Quenching involves inactivating endogenous peroxidase enzymes naturally present in tissues (such as in red blood cells, macrophages, or organs like liver, spleen, and kidney). These enzymes can catalyze the chromogenic reaction (e.g., DAB substrate) independently of antibody-antigen binding, causing background staining and false-positive results.

Buffers Used for HRP Quenching

HRP quenching is typically performed by incubating tissue sections in a buffer containing hydrogen peroxide (H₂O₂), an oxidizing agent that irreversibly inactivates endogenous peroxidases.

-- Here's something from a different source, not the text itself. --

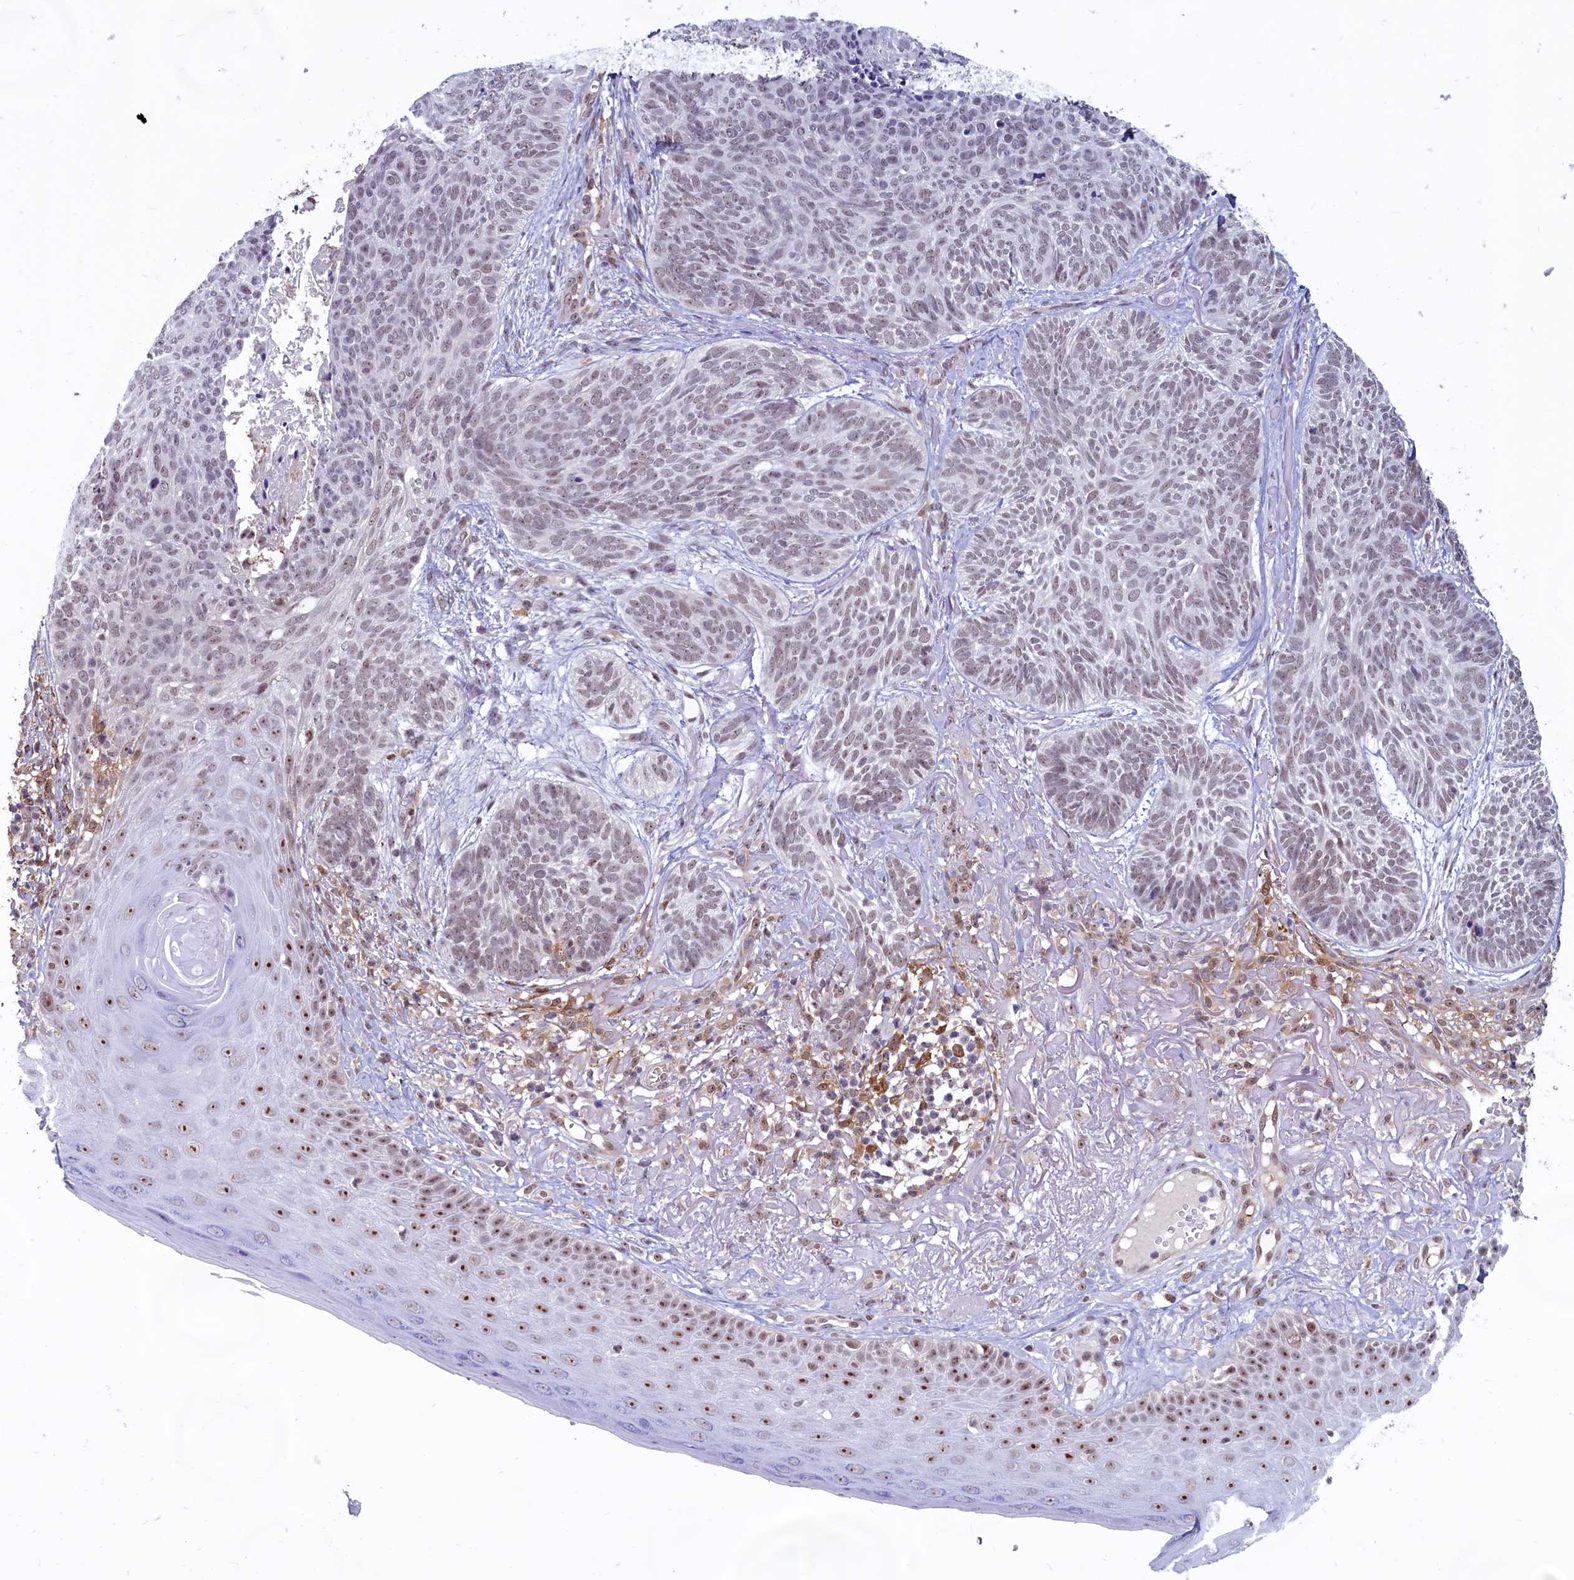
{"staining": {"intensity": "weak", "quantity": "25%-75%", "location": "nuclear"}, "tissue": "skin cancer", "cell_type": "Tumor cells", "image_type": "cancer", "snomed": [{"axis": "morphology", "description": "Normal tissue, NOS"}, {"axis": "morphology", "description": "Basal cell carcinoma"}, {"axis": "topography", "description": "Skin"}], "caption": "Tumor cells display weak nuclear staining in about 25%-75% of cells in skin cancer. The protein of interest is shown in brown color, while the nuclei are stained blue.", "gene": "C1D", "patient": {"sex": "male", "age": 66}}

• Common Buffer: 3% hydrogen peroxide solution diluted in distilled water or buffered saline (PBS or TBS). The pH is generally neutral (around 7.0–7.4) to preserve tissue morphology.
• Alternatives: Some protocols use hydrogen peroxide diluted in methanol (e.g., 0.3% H₂O₂ in methanol) for enhanced penetration and efficiency, especially on frozen sections.

Typical HRP Quenching Protocol

• After deparaffinization and antigen retrieval, rinse slides in PBS or TBS.
• Incubate sections in 3% hydrogen peroxide solution for 10–15 minutes at room temperature.
• Rinse thoroughly in PBS or TBS to remove residual peroxide.
• Proceed with blocking nonspecific sites and antibody incubation steps.

Importance of Buffer Choice in Quenching

The buffer used to dilute hydrogen peroxide helps maintain pH stability and tissue integrity. The most commonly used buffers are:

• PBS (Phosphate Buffered Saline): Physiological buffer compatible with most IHC protocols.
• TBS (Tris Buffered Saline): Slightly more alkaline, sometimes preferred depending on antibody or detection system.